On Aug 10, 2010, at 7:51 AM, Simon Royal wrote:

> 
> Hi
> I have an old 15GB 4200RPM drive in my ThinkPad 240x.
> I want to put something bigger in it. 15GB just aint big enough for two OSes. 
> Is there any mileage in getting a faster drive, like a 5400 or 7200RPM drive?
> It helped in a Mac I had a year ago.
> 
> Simon Royal

Recent experience with a Mac notebook and a workstation showed me that
high quality SATA solid-state disks are faster than most any hard disk, 
especially
one you would put into a notebook.  I'm really impressed with the Intel 
SLC-based
64 GB disk as a boot disk in a workstation - it flies.  However it is really 
expensive
and small capacity.  I also like the 160 GB MLC-based Intel drive I put into my
MacBook Pro - the machine boots quickly and is more responsive than with a
7200 RPM hard disk.  Again, expensive for the small size but lower power and
more rugged.  However, these machines both have lots of RAM and modern
64-bit dual or quad core CPUs so they stress the disk system more than older
machines.  In each case, the OS can make use of all the RAM also.

I have no experience with PATA solid-state disks.  I expect they would work
OK in your 240X but I do NOT know that.  Most reasonable size SSDs are now
SATA and you might have to hunt for an appropriate PATA device.

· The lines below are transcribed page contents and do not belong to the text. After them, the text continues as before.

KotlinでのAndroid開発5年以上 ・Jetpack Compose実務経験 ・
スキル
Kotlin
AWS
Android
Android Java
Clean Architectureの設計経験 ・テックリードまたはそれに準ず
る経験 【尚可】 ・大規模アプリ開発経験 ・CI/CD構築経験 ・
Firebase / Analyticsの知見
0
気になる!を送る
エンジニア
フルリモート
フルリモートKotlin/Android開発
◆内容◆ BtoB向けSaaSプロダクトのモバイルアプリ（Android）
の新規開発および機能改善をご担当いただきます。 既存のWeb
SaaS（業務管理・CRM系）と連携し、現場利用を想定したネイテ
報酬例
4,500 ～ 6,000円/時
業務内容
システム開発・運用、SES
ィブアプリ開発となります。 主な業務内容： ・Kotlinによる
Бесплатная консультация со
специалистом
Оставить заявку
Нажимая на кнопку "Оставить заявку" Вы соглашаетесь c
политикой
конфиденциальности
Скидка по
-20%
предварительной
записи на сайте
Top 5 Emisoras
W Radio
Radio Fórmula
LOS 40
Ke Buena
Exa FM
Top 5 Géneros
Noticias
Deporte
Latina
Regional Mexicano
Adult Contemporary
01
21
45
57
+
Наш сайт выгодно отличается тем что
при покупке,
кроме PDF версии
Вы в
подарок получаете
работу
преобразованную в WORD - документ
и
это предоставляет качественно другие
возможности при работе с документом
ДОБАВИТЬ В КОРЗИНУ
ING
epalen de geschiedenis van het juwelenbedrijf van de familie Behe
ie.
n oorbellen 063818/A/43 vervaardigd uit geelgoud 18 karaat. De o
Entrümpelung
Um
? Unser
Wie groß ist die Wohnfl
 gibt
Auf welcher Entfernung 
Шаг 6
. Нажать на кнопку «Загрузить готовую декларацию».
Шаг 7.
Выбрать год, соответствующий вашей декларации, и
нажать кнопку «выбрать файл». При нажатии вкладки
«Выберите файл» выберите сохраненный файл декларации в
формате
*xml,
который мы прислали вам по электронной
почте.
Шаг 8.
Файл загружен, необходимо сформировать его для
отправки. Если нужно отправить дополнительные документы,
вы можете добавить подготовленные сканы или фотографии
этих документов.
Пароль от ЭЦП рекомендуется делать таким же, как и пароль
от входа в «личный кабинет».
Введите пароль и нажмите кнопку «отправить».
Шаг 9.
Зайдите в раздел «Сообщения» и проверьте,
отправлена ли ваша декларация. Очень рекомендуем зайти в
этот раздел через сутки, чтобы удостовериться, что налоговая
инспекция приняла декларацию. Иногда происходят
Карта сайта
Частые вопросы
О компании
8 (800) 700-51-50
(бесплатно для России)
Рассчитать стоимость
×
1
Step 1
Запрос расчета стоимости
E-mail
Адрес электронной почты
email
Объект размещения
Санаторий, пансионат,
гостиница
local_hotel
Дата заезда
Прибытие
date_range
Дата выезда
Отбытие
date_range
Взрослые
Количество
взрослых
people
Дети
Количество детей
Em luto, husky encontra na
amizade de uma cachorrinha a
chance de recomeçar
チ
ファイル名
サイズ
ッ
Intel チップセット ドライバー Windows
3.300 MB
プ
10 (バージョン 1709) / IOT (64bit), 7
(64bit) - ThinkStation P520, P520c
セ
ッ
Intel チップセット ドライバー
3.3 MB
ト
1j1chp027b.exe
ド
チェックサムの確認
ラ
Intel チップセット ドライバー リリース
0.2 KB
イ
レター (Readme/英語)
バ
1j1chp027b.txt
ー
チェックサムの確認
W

I would also wonder about BIOS limitations - some older machines had limited
disk sizes.  Again you would probably be doing an experiment and the cost
in both time and money might be higher than you would like for an old machine.

Our (small sample size) experience has shown that the faster 7200 RPM
disks tend to fail more often than slower ones - it may be that we don't
treat machines as well as we should but we take them in the field and they
get banged around.  As we are hard on disks, we are experimenting with
SSDs - so far so good at least with Intel devices.  Back up anything of
importance on any machine but especially on a notebook.